● **Exercise brief**
For every record that follows, transcribe the text exactly and leave any image out.

● **Stored data**

____

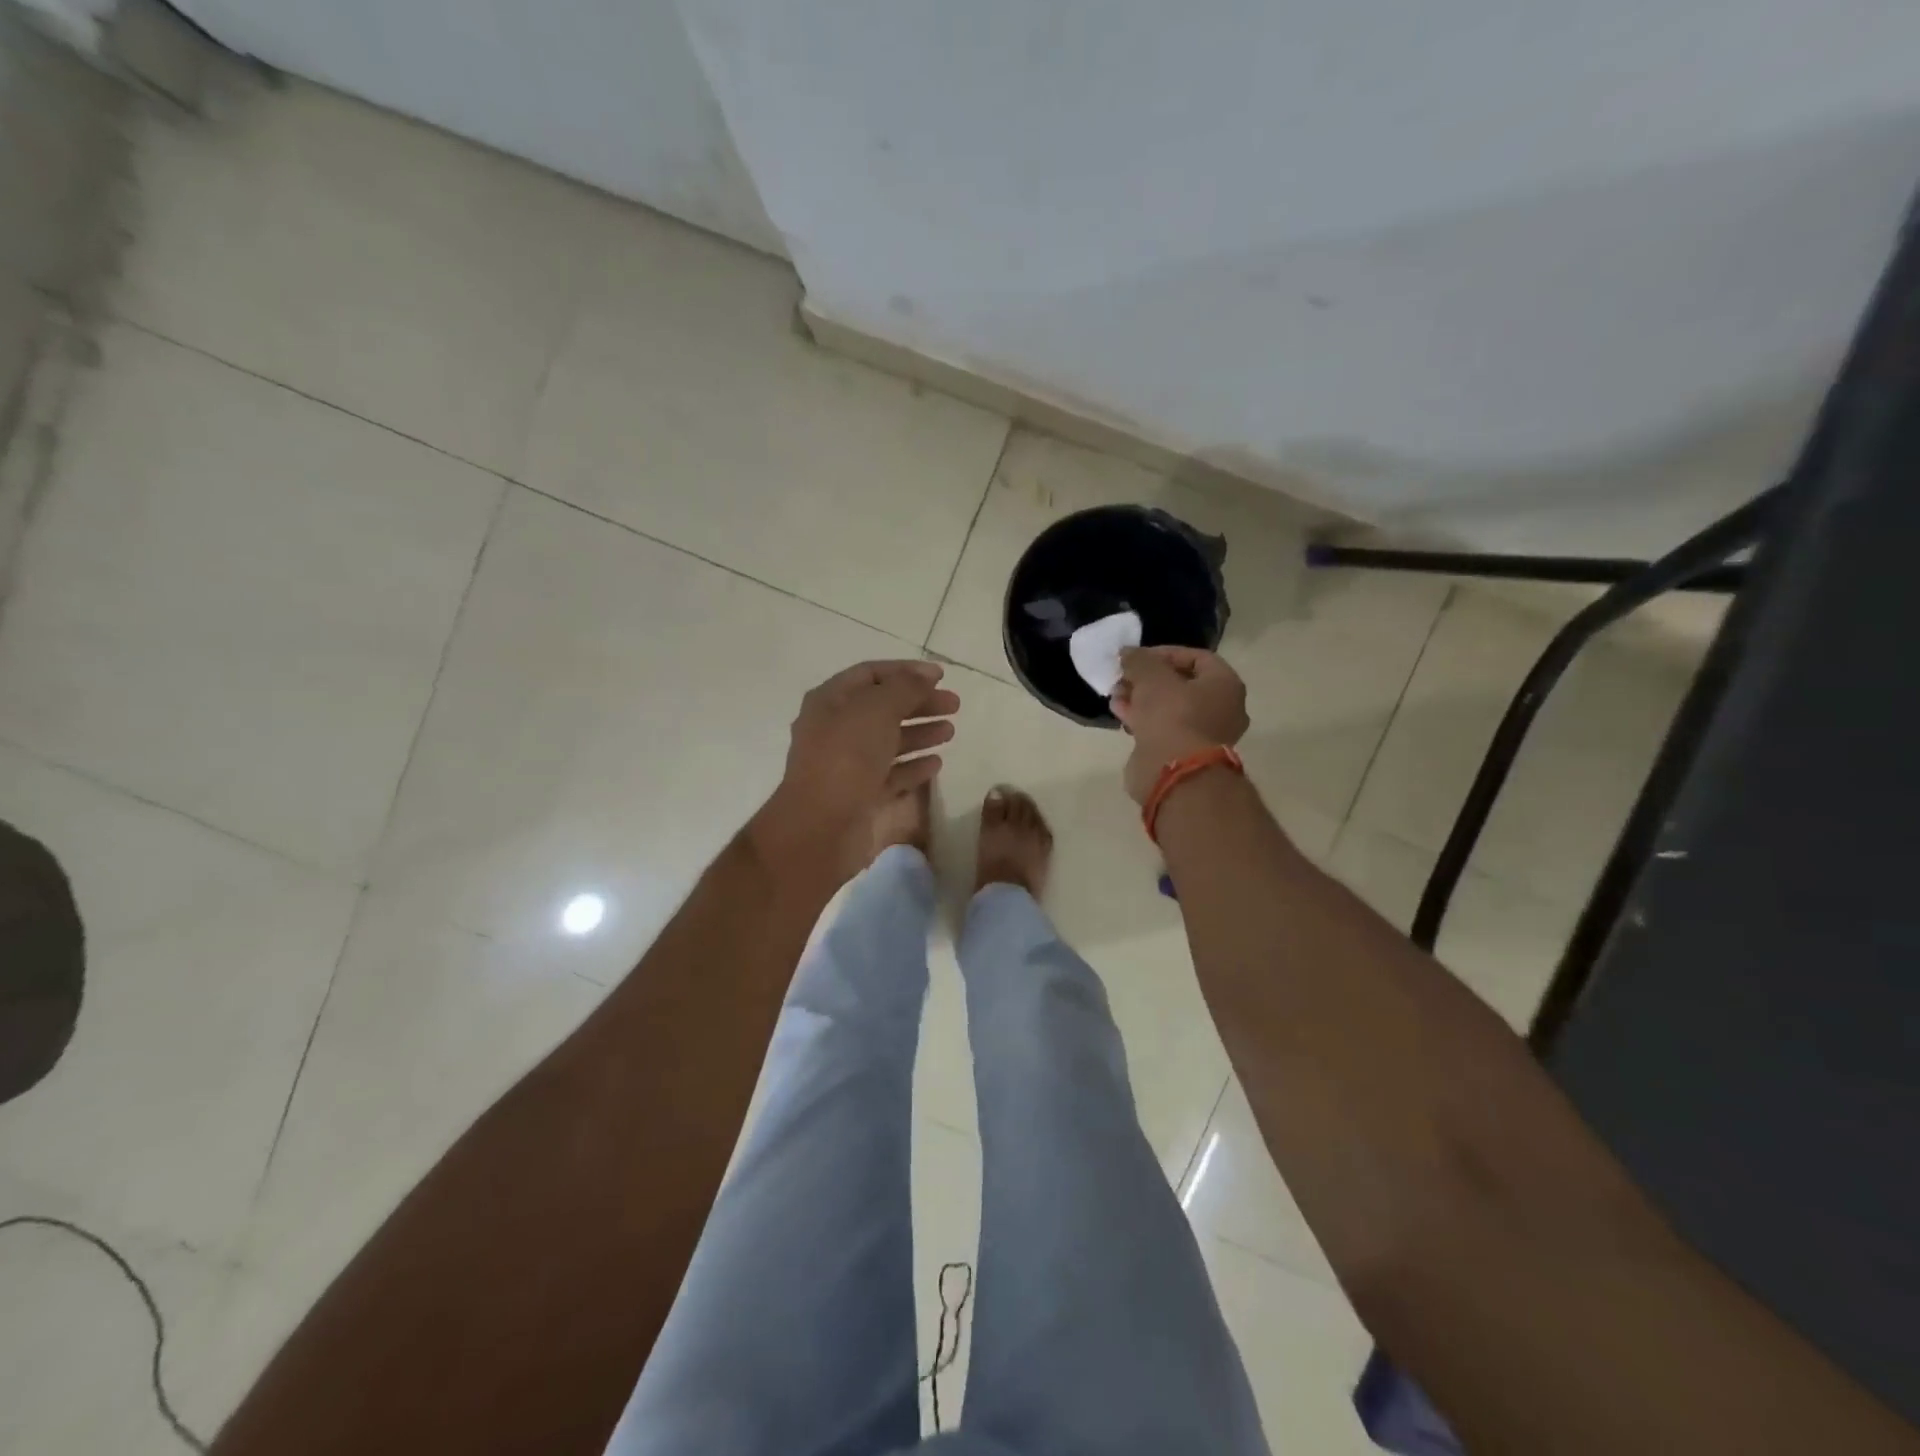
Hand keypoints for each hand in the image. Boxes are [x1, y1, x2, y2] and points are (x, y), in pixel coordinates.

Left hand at [753, 660, 959, 874]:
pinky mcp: (862, 796)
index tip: (941, 676)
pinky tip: (937, 763)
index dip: (906, 671)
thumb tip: (925, 675)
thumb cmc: (846, 758)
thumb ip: (904, 688)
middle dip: (919, 703)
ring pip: (889, 741)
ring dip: (920, 733)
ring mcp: (848, 765)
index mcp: (831, 702)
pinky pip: (892, 774)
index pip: (870, 674)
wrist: (822, 827)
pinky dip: (914, 767)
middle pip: (883, 708)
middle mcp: (837, 730)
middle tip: (955, 705)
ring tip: (951, 732)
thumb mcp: (876, 710)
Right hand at [1110, 646, 1248, 803]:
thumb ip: (1139, 660)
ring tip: (1116, 694)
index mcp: (1225, 685)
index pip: (1196, 657)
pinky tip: (1120, 712)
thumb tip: (1127, 653)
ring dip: (1141, 698)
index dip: (1164, 653)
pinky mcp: (1183, 753)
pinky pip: (1162, 727)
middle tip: (1124, 676)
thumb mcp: (1151, 677)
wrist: (1174, 773)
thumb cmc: (1172, 716)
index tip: (1137, 657)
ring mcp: (1203, 734)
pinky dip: (1143, 718)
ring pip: (1169, 707)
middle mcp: (1221, 709)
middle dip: (1148, 678)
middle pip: (1181, 683)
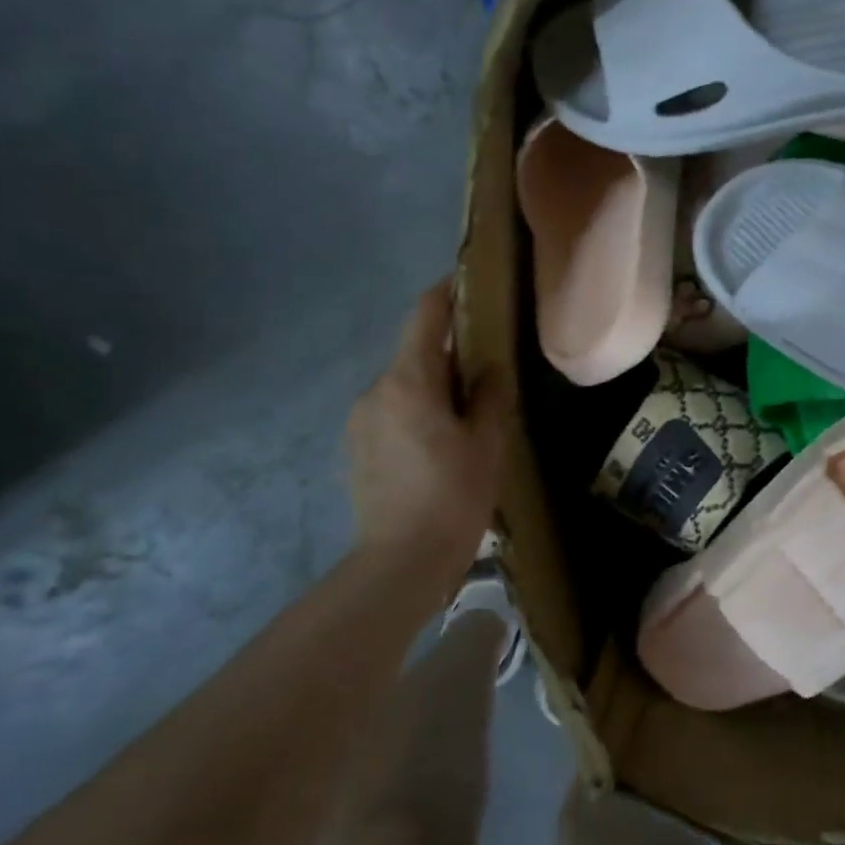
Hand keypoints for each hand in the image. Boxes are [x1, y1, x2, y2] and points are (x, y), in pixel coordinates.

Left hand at [347, 278, 508, 591]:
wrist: (399, 563)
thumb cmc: (453, 497)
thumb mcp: (487, 443)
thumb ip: (489, 394)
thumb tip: (488, 366)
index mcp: (409, 382)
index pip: (424, 316)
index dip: (446, 292)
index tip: (468, 281)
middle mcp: (375, 391)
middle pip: (415, 353)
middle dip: (448, 352)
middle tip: (486, 368)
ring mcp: (360, 420)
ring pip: (403, 384)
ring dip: (432, 386)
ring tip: (465, 415)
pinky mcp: (355, 447)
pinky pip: (391, 411)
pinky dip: (416, 411)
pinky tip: (438, 444)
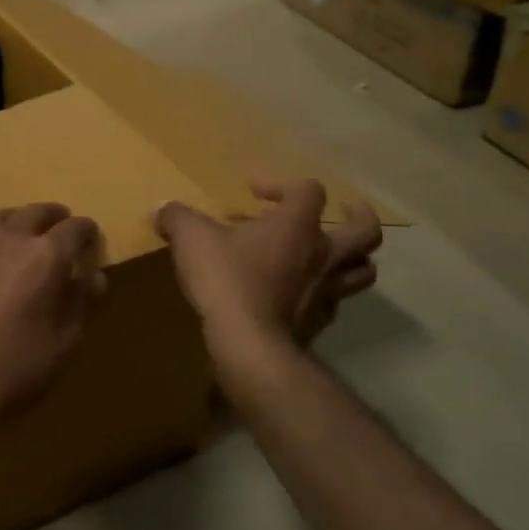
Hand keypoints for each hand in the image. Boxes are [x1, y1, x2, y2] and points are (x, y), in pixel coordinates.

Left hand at [0, 203, 105, 485]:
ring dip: (14, 224)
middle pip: (35, 212)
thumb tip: (94, 276)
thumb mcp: (64, 345)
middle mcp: (8, 238)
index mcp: (45, 257)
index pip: (75, 229)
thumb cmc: (14, 372)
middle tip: (57, 226)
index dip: (86, 231)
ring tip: (17, 236)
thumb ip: (83, 304)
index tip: (89, 238)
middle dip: (52, 217)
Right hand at [155, 180, 380, 363]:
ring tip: (334, 253)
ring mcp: (326, 291)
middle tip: (346, 210)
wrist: (249, 345)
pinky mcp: (319, 324)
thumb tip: (162, 209)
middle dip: (359, 216)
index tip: (253, 193)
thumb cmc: (227, 280)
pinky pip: (334, 303)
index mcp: (297, 225)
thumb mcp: (191, 239)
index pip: (309, 190)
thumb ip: (177, 217)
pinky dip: (325, 294)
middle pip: (366, 231)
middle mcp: (323, 254)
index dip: (283, 184)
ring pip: (363, 271)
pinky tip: (303, 294)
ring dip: (353, 258)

____

● **Answer section**
Hand keypoints for each hand in the image. Boxes are [x1, y1, x2, y2] and points are (x, y), in pixel coordinates.

Left hand at [753, 660, 959, 874]:
pinky mcp: (862, 796)
index tip: (941, 676)
pinky tip: (937, 763)
index dip: (906, 671)
thumb tip: (925, 675)
thumb cmc: (846, 758)
thumb ip: (904, 688)
middle dip: (919, 703)
ring pip: (889, 741)
ring dip: (920, 733)
ring mcp: (848, 765)
index mcp: (831, 702)
pinky pip: (892, 774)
index pip: (870, 674)
wrist: (822, 827)
pinky dip: (914, 767)
middle pip: (883, 708)
middle mcp: (837, 730)
middle tip: (955, 705)
ring tip: (951, 732)
thumb mcp: (876, 710)
Right hand at [1110, 646, 1248, 803]:
thumb ip: (1139, 660)
ring tip: (1116, 694)
index mcp: (1225, 685)
index pip: (1196, 657)
pinky tip: (1120, 712)
thumb tip: (1127, 653)
ring dip: (1141, 698)
index dip: (1164, 653)
pinky mcp: (1183, 753)
pinky pip: (1162, 727)
middle tip: (1124, 676)
thumb mcp: (1151, 677)
wrist: (1174, 773)
thumb cmc: (1172, 716)
index tip: (1137, 657)
ring mcp: (1203, 734)
pinky dip: (1143, 718)
ring pip: (1169, 707)
middle mcp: (1221, 709)
middle dip: (1148, 678)
middle pip: (1181, 683)
Hand keypoints for each hand in the image. Boxes are [x1, y1, x2, y2] and points are (x, y), in pixel coordinates.

Left hand at [347, 278, 508, 591]:
wrist: (399, 563)
thumb cmc: (453, 497)
thumb mcp: (487, 443)
thumb ip: (489, 394)
thumb tip: (488, 366)
index mcp: (409, 382)
index pip: (424, 316)
index dip: (446, 292)
index tip: (468, 281)
middle mcp: (375, 391)
middle pip: (415, 353)
middle dip: (448, 352)
middle tip: (486, 368)
ring mcp: (360, 420)
ring pip: (403, 384)
ring dip: (432, 386)
ring tip: (465, 415)
pinky mcp: (355, 447)
pinky pip: (391, 411)
pinky dip: (416, 411)
pinky tip: (438, 444)
Hand keypoints for each hand in the image. Boxes are [x1, y1, x2, y2] and points are (x, y), in pixel coordinates.

Left hand at [0, 203, 105, 485]:
ring dip: (14, 224)
middle pip: (35, 212)
thumb tip: (94, 276)
thumb mcp: (64, 345)
middle mcp: (8, 238)
index mcp: (45, 257)
index pip: (75, 229)
thumb cmc: (14, 372)
middle tip: (57, 226)
index dip: (86, 231)
ring tip: (17, 236)
thumb ip: (83, 304)
index tip: (89, 238)
middle dip: (52, 217)
Right hand at [155, 180, 380, 363]:
ring tip: (334, 253)
ring mcp: (326, 291)
middle tip: (346, 210)
wrist: (249, 345)
pinky mcp: (319, 324)
thumb tip: (162, 209)
middle dip: (359, 216)
index tip: (253, 193)
thumb cmc: (227, 280)
pinky pip: (334, 303)
index mcp: (297, 225)
thumb mcp: (191, 239)
index pip: (309, 190)
thumb ip: (177, 217)
pinky dip: (325, 294)
middle pip: (366, 231)
middle mcp: (323, 254)
index dip: (283, 184)
ring pip: (363, 271)
pinky tip: (303, 294)
ring dip: (353, 258)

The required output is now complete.